_Required work_
1) In the column about wishes for 2006, do these statements agree with the text? (a) The director of outreach programs at DuBois can buy cans for 9 cents at the food bank. (b) The town board approved the townhouse project unanimously. (c) The writer's grocery purchases average $20 per bag. Answer yes or no for each, and quote the words that decide it.
2) According to the column about wishes for 2006, how many units were planned for the townhouse development on the north side of Durham Road?
3) Reproduce the stretch of the column about wishes for 2006 from "His first wish" through "polish remover.".

_Passage shown_
Last week Pete listed his 10
wishes for 2006 in The Wake Weekly. This
week I am adding an emphatic amen to two
of them, with at least one caveat.
His first wish was that
everyone in town would take $10 and a
bag of food to the DuBois Center. I
think it would be better – and make the
money spread farther – if they took $10
plus the cost of a bag of food. My
grocery purchases average out to $15 per
bag, excluding the ones where the
baggers only throw in a bottle of nail
polish remover.
The cans in those bags cost
69 cents or so. If you take that money
to Tina Horton, the director of outreach
programs at DuBois, she can buy the same
cans for 9 cents at the food bank.
Stretch that money; give cash and let
Horton use it.
Most families in town can
afford $25 a couple times a year or even
once a month. Think how many children,
parents and grandparents could have food
and heat if even half of the 8,000-plus
households donated $25 or $50 a year.
Pete’s number five wish was
that Bob Neeb and Steve Gould would
abandon their plans for a 63-unit
townhouse development down in the bottom
of Richland Creek on the north side of
Durham Road.
I agree with Pete that the
town board’s decision in October of 2004
– a 3-2 vote with Commissioners Stephen
Barrington, Rob Bridges and Chris Malone
voting for the project – was one of the
reasons Bridges and Malone were not
returned to the board this November.

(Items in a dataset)
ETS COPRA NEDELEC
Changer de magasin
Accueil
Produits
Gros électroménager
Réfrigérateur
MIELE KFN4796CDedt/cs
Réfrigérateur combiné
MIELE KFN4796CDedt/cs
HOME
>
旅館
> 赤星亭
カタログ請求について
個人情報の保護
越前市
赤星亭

_Your responses_
1)
(a) Yes: "she can buy the same cans for 9 cents at the food bank."
(b) No: "a 3-2 vote with Commissioners Stephen Barrington, Rob Bridges and Chris Malone voting for the project"
(c) No: "My grocery purchases average out to $15 per bag"

2) 63 units.

3)
His first wish was that
everyone in town would take $10 and a
bag of food to the DuBois Center. I
think it would be better – and make the
money spread farther – if they took $10
plus the cost of a bag of food. My
grocery purchases average out to $15 per
bag, excluding the ones where the
baggers only throw in a bottle of nail
polish remover.